Der LAR Score weist eine statistisch vergleichbare Zuverlässigkeit wie der PAS auf, ermöglicht jedoch ein differenzierteres Bild der Dysphagie. Auf einen Blick können mehr Informationen aus ärztlicher und therapeutischer Sicht erfasst werden. Insbesondere bei Residuen außerhalb des Aditus laryngis, die der PAS nicht erfasst, aber auch bei Aspiration, erlaubt der LAR eine bessere Differenzierung, die hinsichtlich der therapeutischen Konsequenz durchaus bedeutsam ist.

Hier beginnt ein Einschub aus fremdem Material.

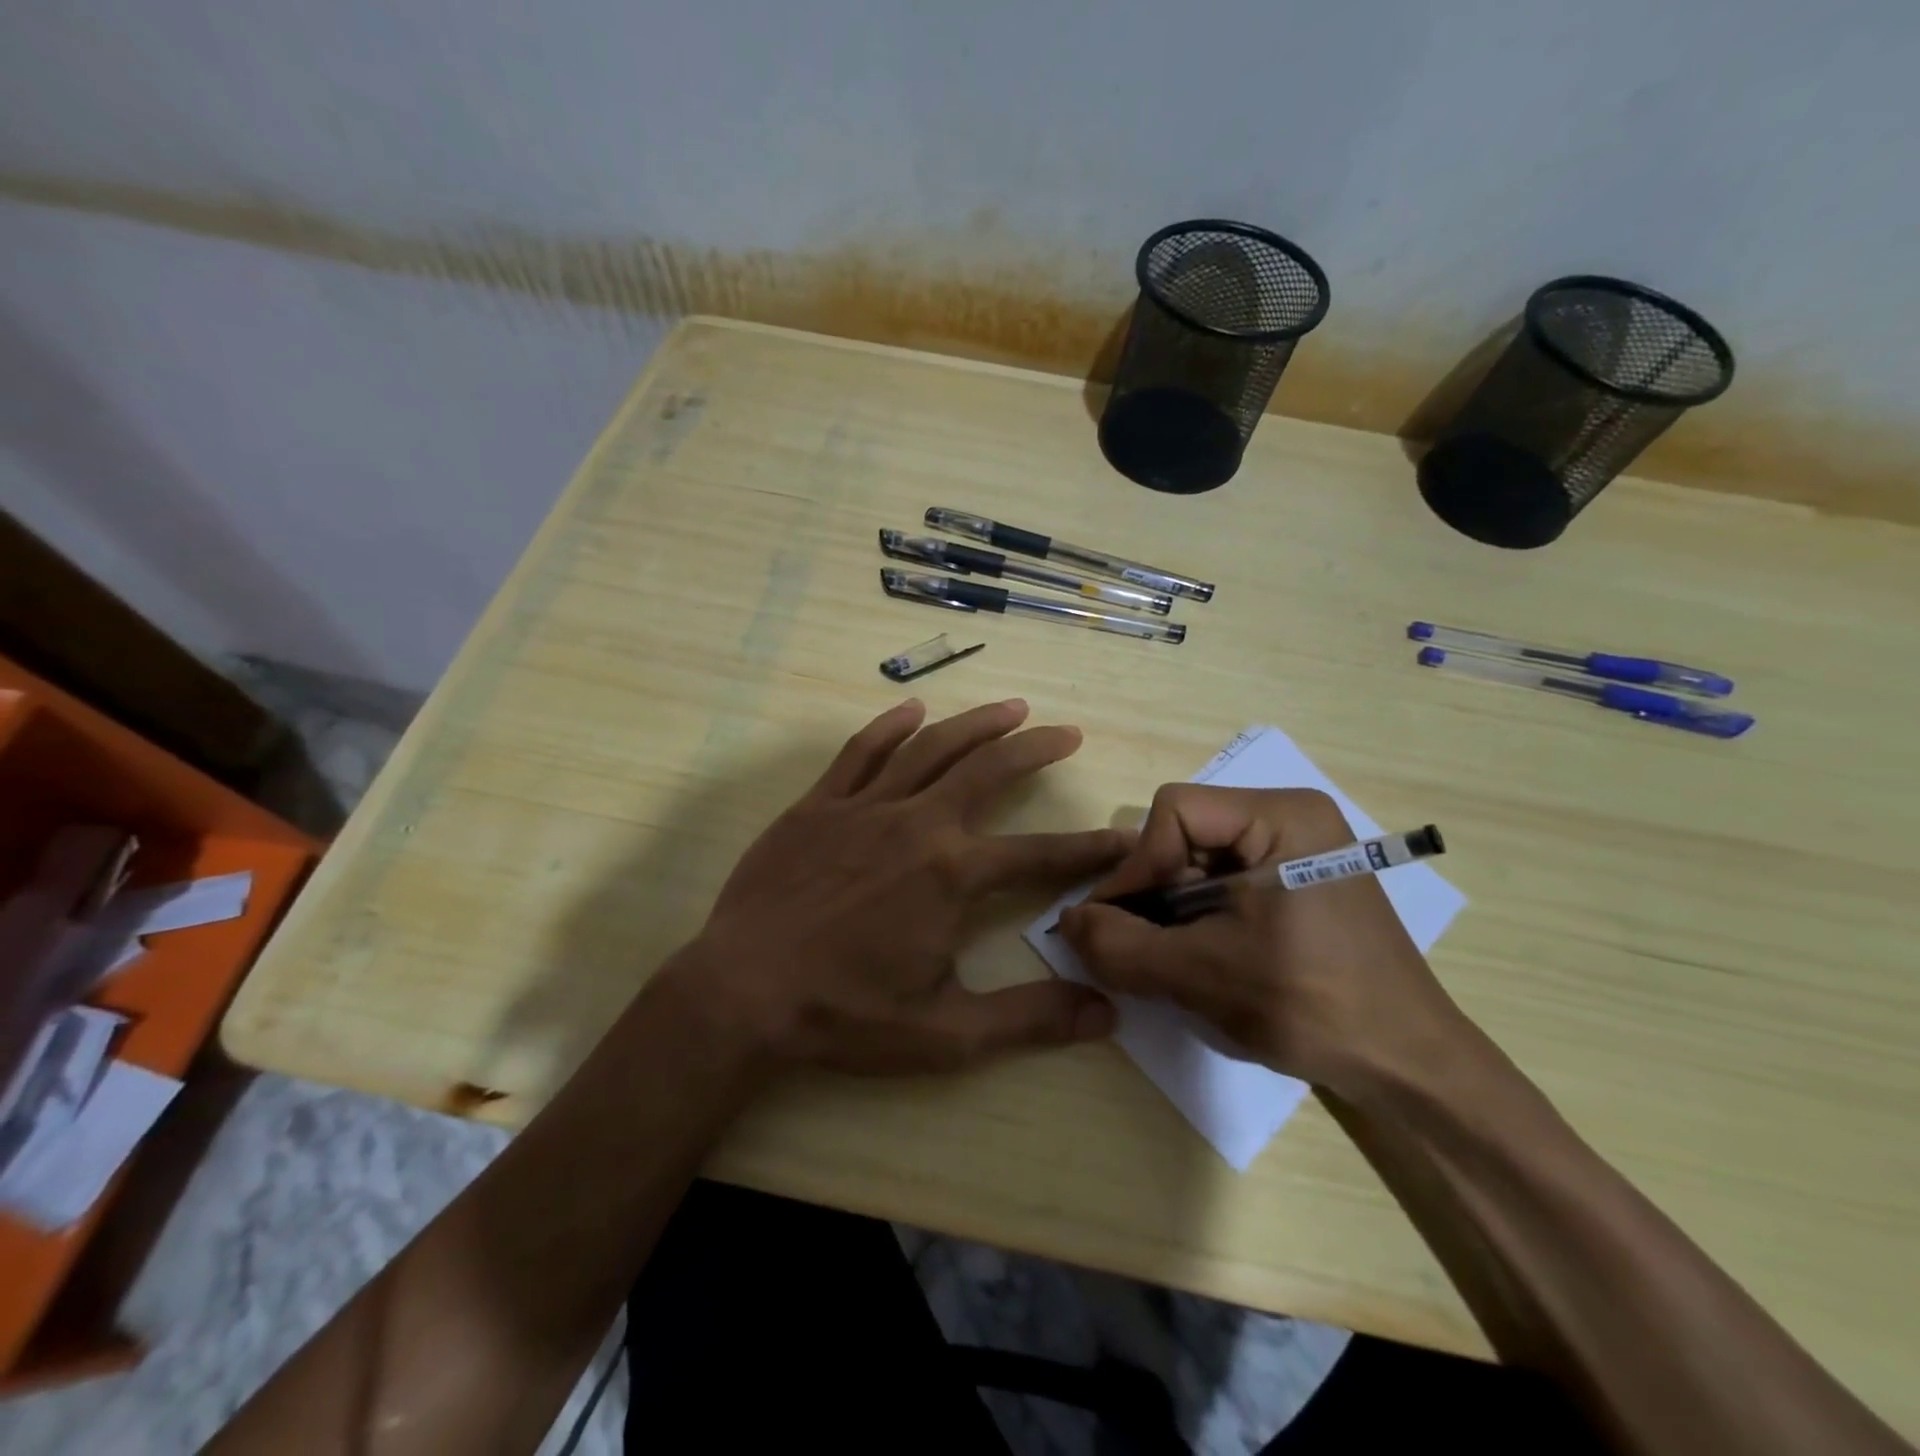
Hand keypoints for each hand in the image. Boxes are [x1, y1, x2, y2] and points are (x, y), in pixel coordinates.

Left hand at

Ob die geringe Reliabilität des LAR ohne die Umrechnung auf PAS Werte auf den dreistelligen Wert des LAR, oder auf die eher geringe Fallzahl im Verhältnis zur hohen Variabilität zurückzuführen ist, bedarf weiterer Untersuchungen.

Fazit

Der LAR bietet eine klinisch exaktere Beurteilung der FEES bei vergleichbar guter Reliabilität wie die PAS.


Literatur

1.
Langmore SE, et al. Fiberoptic endoscopic examination of swallowing safety: a new procedure. Dysphagia. 1988;2(4):216-9.
2.
Rosenbek JC, et al. A penetration-aspiration-scale. Dysphagia. 1996;11:93-8.
3.
Nienstedt JC, et al. Narrow Band Imaging Enhances the Detection Rate of Penetration and Aspiration in FEES. Dysphagia. 2017;32(3):443-8.
4.
Hey C, et al. Penetrations-Aspirations-Skala nach Rosenbek. HNO. 2014;62:276-81.